Source extract: Begin
We Are the Field We Are the Field

Documentation

This is a very rough outline of the current workflow for collecting authors from publisher websites and conference programs, and how we are analyzing this data.

This is a very low-tech way of text mining and analysis, processes that have been formed out of convenience. This is not a definitive method for doing this work by any means.

To follow, you’ll need a basic understanding of the Command Line, Excel, and the ability to understand what a PHP script is doing (not the ability to write PHP).

Collecting Book Authors

  1. Find a way to download a data set from the publisher website
    • We’ve had to be creative to collect and parse author names from publisher websites. Rather than copy/pasting each author name (which you’re totally welcome to do), consider creating your own archive of the publisher website’s title and author data for your particular topic. To do this, do the following:
    • Navigate to the publisher website
    • Find either the search/browse function and search for or browse books in your field from the past 5 years.
      • This doesn’t work the same way on all websites. If you’re able to limit your search to 5 years, that’s great. If not, you’ll have to remember which year from the data will be your limit.
    • When your search returns, note if all the books in your query are in one list, or if there are multiple pages.
      • If all results are on one page, right click on the page, and click “Save As.” Where it asks for file format, select “HTML” from the dropdown. Save to a directory where you’ll be keeping author data.
      • If books are on multiple pages, I suggest creating one master HTML document rather than a bunch of documents. Right click on the page of results and click “View Page Source.” A bunch of code will pop up in a new window. Copy and paste all of that code into a basic text editor, such as Notepad or Text Edit, and at a last resort, Microsoft Word. Repeat this step for each page of results and compile them into one document. Save that document as an HTML file in a dreictory where you’ll be keeping author data.
    • Now you have a bunch of HTML! What are you going to do with that?
      • What we need to do is use a script to PARSE all that information to extract all the authors.
      • In order to do that, we need to look at how the information is stored on the website to see how we should extract authors.
      • Let’s look at this example:

          <div class="book-info">
              <a href="https://www.dukeupress.edu/soundscapes-of-liberation">
                  <h3>Soundscapes of Liberation</h3>
                  <h4>African American Music in Postwar France</h4>
              </a>
          <div class="b-meta-data">
              <a href="https://www.dukeupress.edu/soundscapes-of-liberation">By</a>
              <a class="author" href="https://www.dukeupress.edu/explore-subjects/browse?
Source extract: End
Data extracts: Begin
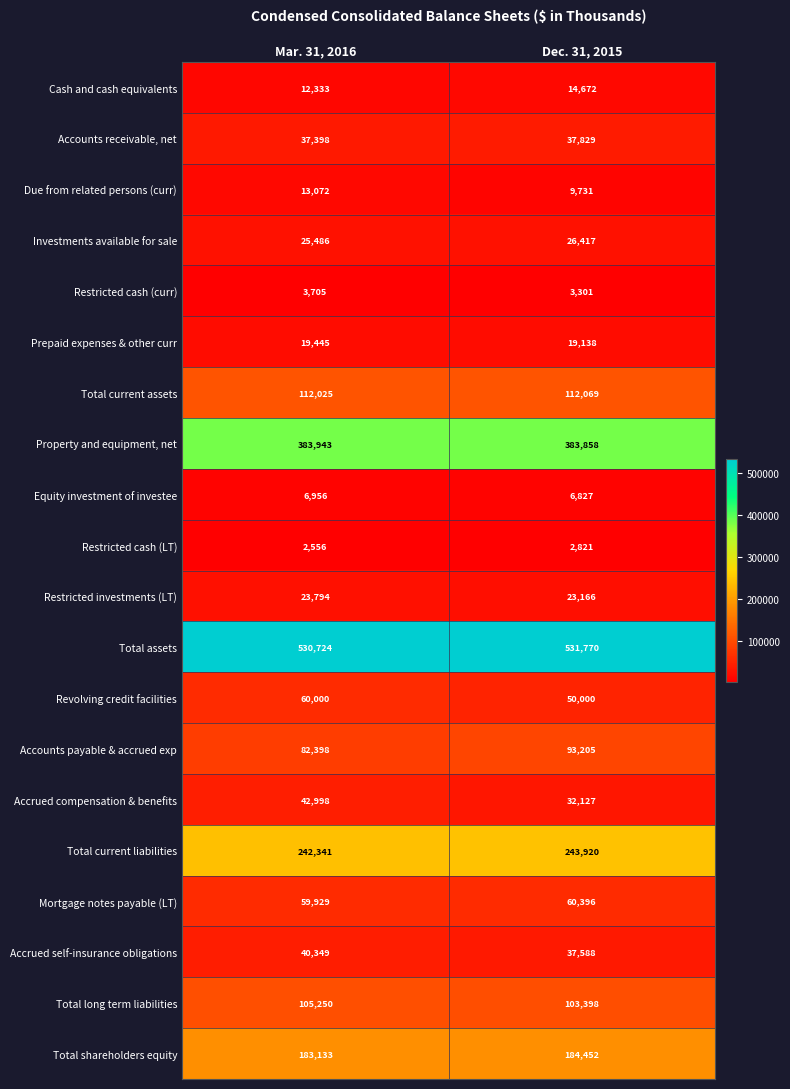

The Mortgage notes payable (LT) series shows 32363 at Dec. 31, 2015. True or false?

False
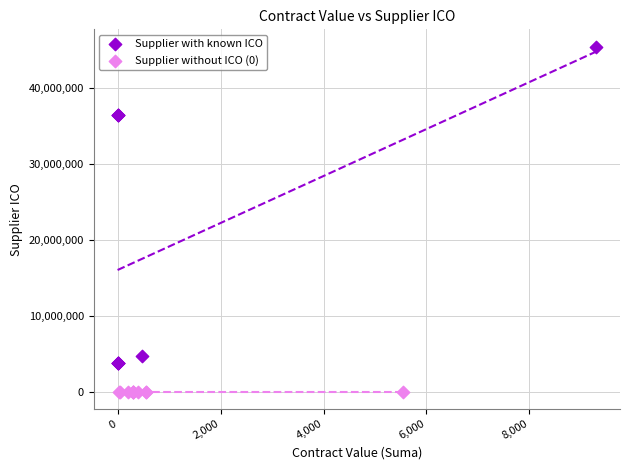

Which series contains the lowest Y value?

Supplier without ICO (0)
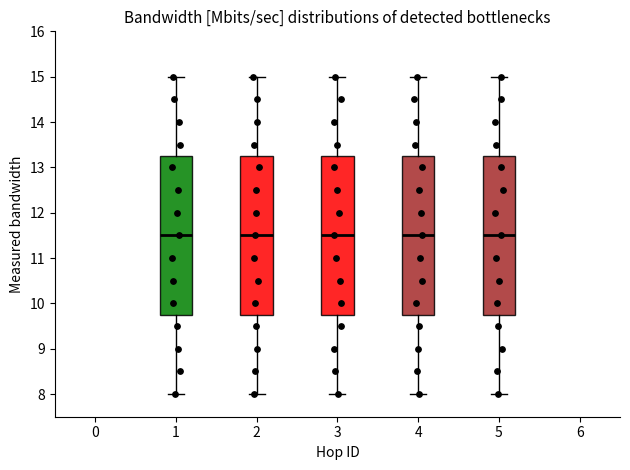

Reading left to right, read every box against the y-axis: the position of its median line, the range the box covers, and the ends of its whiskers. The values are not printed on the chart, so give them approximately, as read against the axis.

1: median 11.5, box 9.7 to 13.2, whiskers 8.0 to 15.0
2: median 11.5, box 9.7 to 13.2, whiskers 8.0 to 15.0
3: median 11.5, box 9.7 to 13.2, whiskers 8.0 to 15.0
4: median 11.5, box 9.7 to 13.2, whiskers 8.0 to 15.0
5: median 11.5, box 9.7 to 13.2, whiskers 8.0 to 15.0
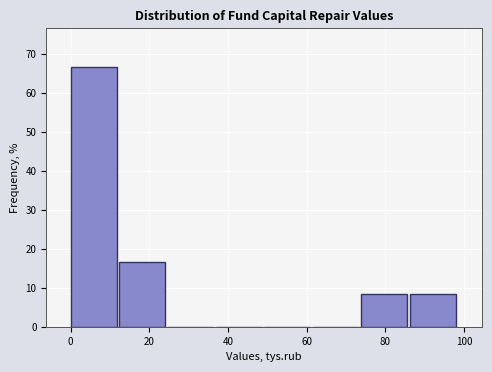

How tall is the bar that spans 74 to 86 on the x-axis? Neither the bar edges nor the heights are printed on the chart, so give them approximately, as read against the axes.

8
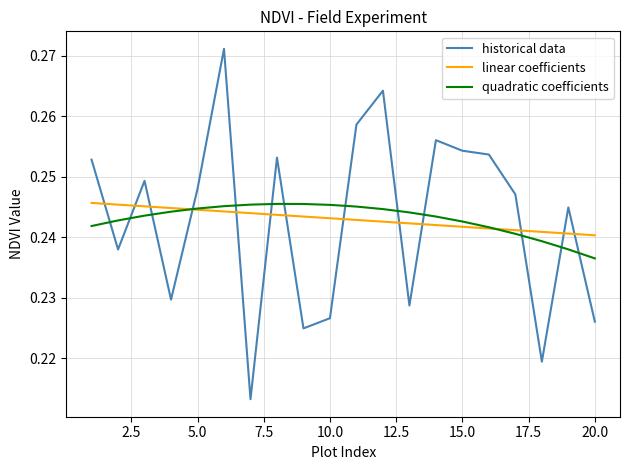

How many interior local peaks does the historical data series have?

6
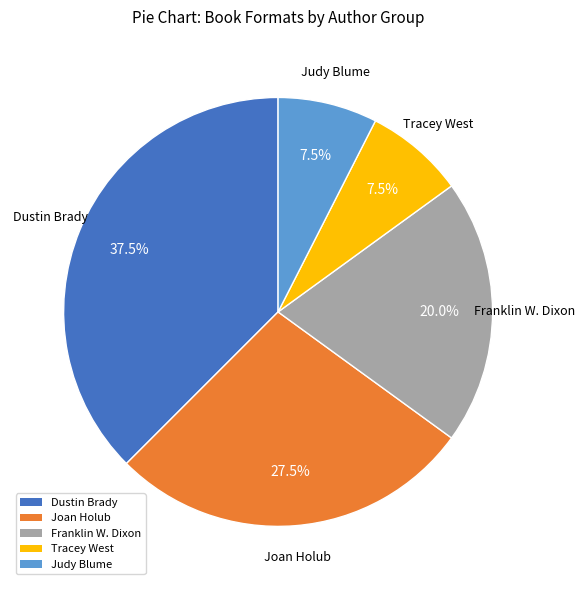

Which has a higher value, Dustin Brady or Judy Blume?

Dustin Brady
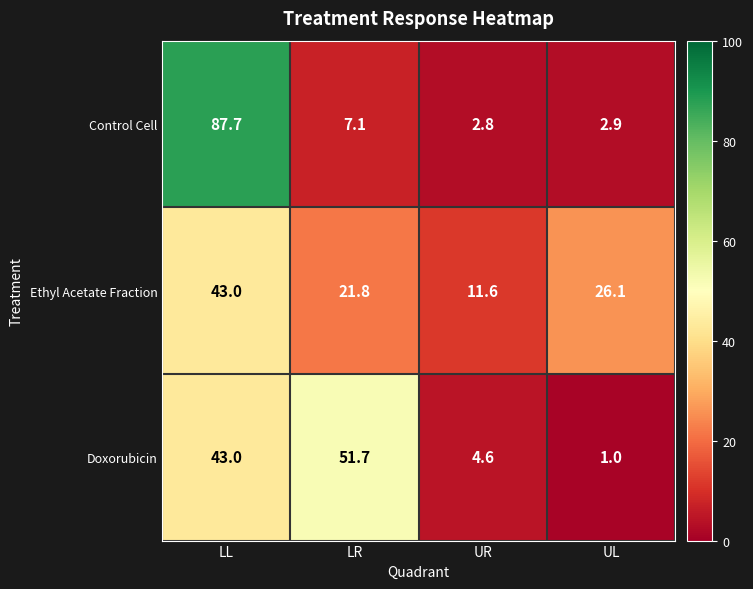

Reading right to left, transcribe all the data shown in this chart.

Control Cell: UL=2.9	UR=2.8	LR=7.1	LL=87.7
Ethyl Acetate Fraction: UL=26.1	UR=11.6	LR=21.8	LL=43.0
Doxorubicin: UL=1.0	UR=4.6	LR=51.7	LL=43.0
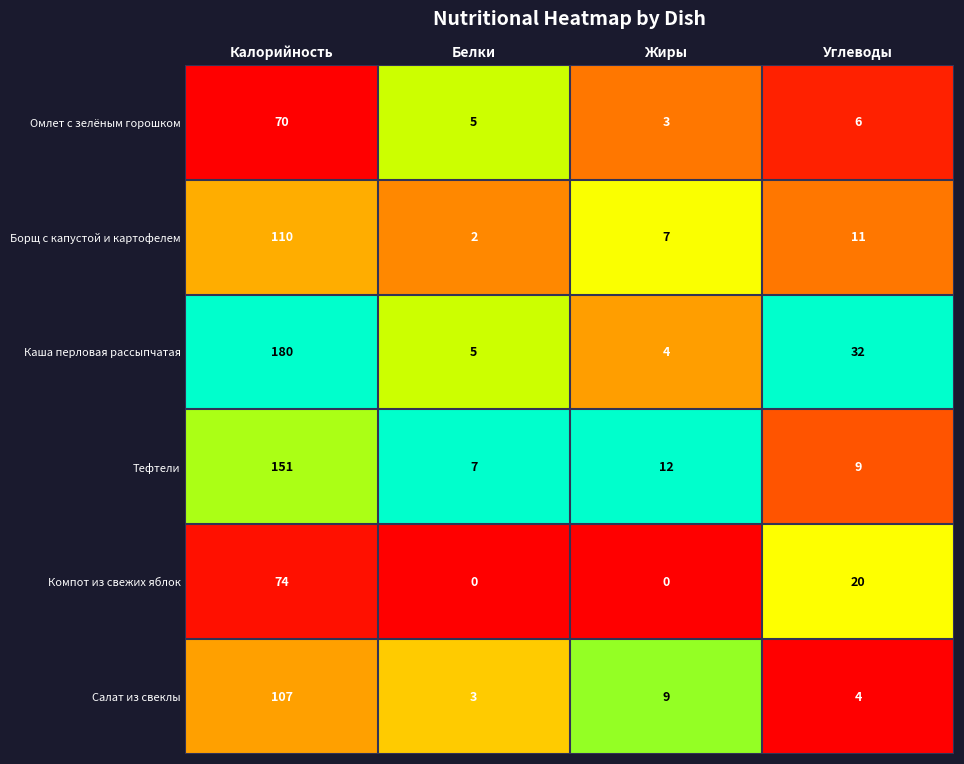

What is the approximate value of Салат из свеклы at Белки?

3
Data extracts: End
_Task instructions_:
- a) In the documentation, which file format should be chosen from the dropdown when saving a page of results with "Save As"?
- b) Please report each line of the rows that contains the string "Dustin", treating case as significant.
The documentation and the rows have no connection to each other.

_Results of the exercise_:
- a) HTML.

- b)
Which has a higher value, Dustin Brady or Judy Blume?
Dustin Brady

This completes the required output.